Request => Each line in the entries that has the word "bbox" has to be copied.
[Start of Attachment]
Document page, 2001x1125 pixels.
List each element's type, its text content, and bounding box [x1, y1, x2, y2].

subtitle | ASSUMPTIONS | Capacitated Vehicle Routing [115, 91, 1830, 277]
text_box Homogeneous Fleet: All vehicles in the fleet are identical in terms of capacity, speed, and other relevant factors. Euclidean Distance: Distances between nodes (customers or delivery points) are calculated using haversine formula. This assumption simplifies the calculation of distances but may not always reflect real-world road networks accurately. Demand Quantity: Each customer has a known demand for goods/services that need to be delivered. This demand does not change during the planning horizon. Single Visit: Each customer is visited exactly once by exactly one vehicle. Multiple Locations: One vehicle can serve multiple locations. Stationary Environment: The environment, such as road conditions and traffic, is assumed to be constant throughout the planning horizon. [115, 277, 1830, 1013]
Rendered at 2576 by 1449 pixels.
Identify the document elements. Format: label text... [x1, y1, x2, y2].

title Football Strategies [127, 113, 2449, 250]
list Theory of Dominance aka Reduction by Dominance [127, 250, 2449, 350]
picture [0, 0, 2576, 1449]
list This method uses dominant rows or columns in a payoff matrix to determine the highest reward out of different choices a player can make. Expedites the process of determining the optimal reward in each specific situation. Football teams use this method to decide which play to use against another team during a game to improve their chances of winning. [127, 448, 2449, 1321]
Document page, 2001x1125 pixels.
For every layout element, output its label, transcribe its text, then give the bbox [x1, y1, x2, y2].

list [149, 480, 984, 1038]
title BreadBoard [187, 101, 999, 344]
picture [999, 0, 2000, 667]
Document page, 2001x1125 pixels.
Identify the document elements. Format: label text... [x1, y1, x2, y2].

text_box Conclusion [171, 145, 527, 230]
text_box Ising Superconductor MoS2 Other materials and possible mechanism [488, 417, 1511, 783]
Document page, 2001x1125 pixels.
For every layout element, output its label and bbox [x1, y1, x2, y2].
[End of Attachment]
Task solution =>
For every layout element, output its label, transcribe its text, then give the bbox [x1, y1, x2, y2].
For every layout element, output its label and bbox [x1, y1, x2, y2].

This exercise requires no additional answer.